The bill empowers state attorneys general to seek injunctions and damages to stop police misconduct and compensate victims, improving accountability and remedies but increasing litigation exposure, costs for localities, and risks of politically driven or duplicative enforcement.
State attorneys general can bring civil suits to stop or remedy police misconduct and obtain injunctions (temporary, preliminary, permanent) to halt ongoing deprivations of rights, giving residents — especially racial-ethnic minorities and people with disabilities — a state-level path to immediate relief.
Residents harmed by rights violations can recover monetary compensation (including punitive damages for malicious or reckless conduct), which may aid victims' financial recovery and provide stronger deterrence against misconduct.
Local governments and law enforcement agencies could face increased litigation costs and financial exposure from more state-initiated civil suits, potentially raising burdens on taxpayers and municipal budgets.
State-initiated suits could be used for political purposes or be overbroad, imposing oversight-like constraints on local policing without clear standards and creating friction between state and local officials.
Parallel or duplicative enforcement (State AG suits alongside Department of Justice criminal or civil actions) risks conflicting remedies, procedural complications, and strained prosecutorial resources.
Based on analysis of 2 sections of legislative text.
Allows state attorneys general to bring federal civil lawsuits under 18 U.S.C. §§ 241 and 242 on behalf of state residents, with injunctive relief and possible punitive damages.

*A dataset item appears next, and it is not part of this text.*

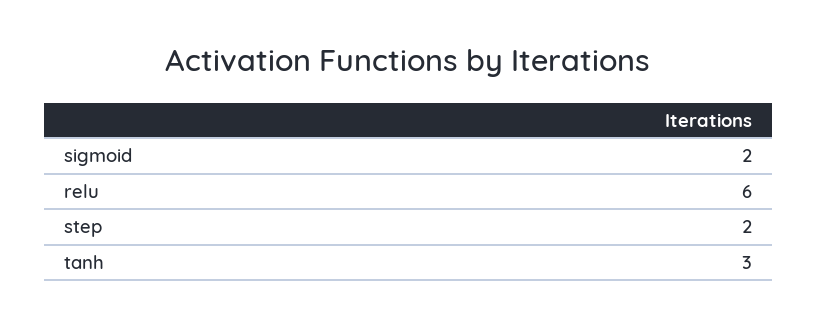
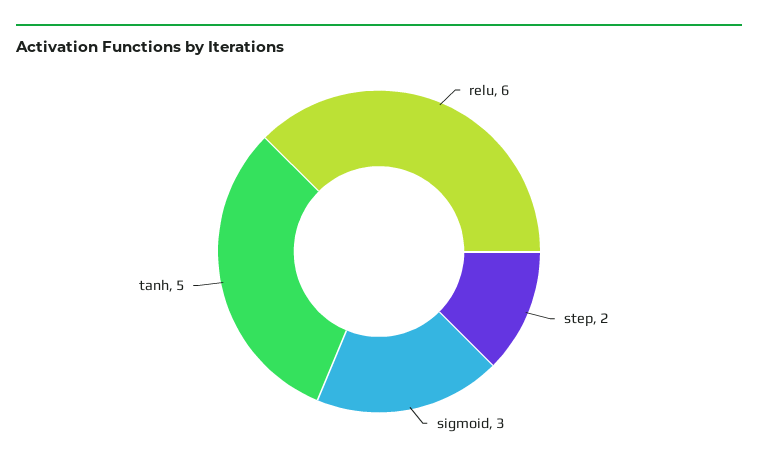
sigmoid: 2 -> 3
tanh: 3 -> 5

Introduced February 10, 2026 by Cory Anthony Booker · Last progress February 10, 2026
Adds explicit authority for State attorneys general to bring federal civil lawsuits on behalf of state residents under the federal civil-rights criminal statutes (18 U.S.C. §§ 241 and 242). State AGs may file in federal district court when there is reasonable cause to believe residents were injured (or may be injured) by conduct that violates those statutes, and courts may order injunctive relief or award compensatory and, in certain cases, punitive damages.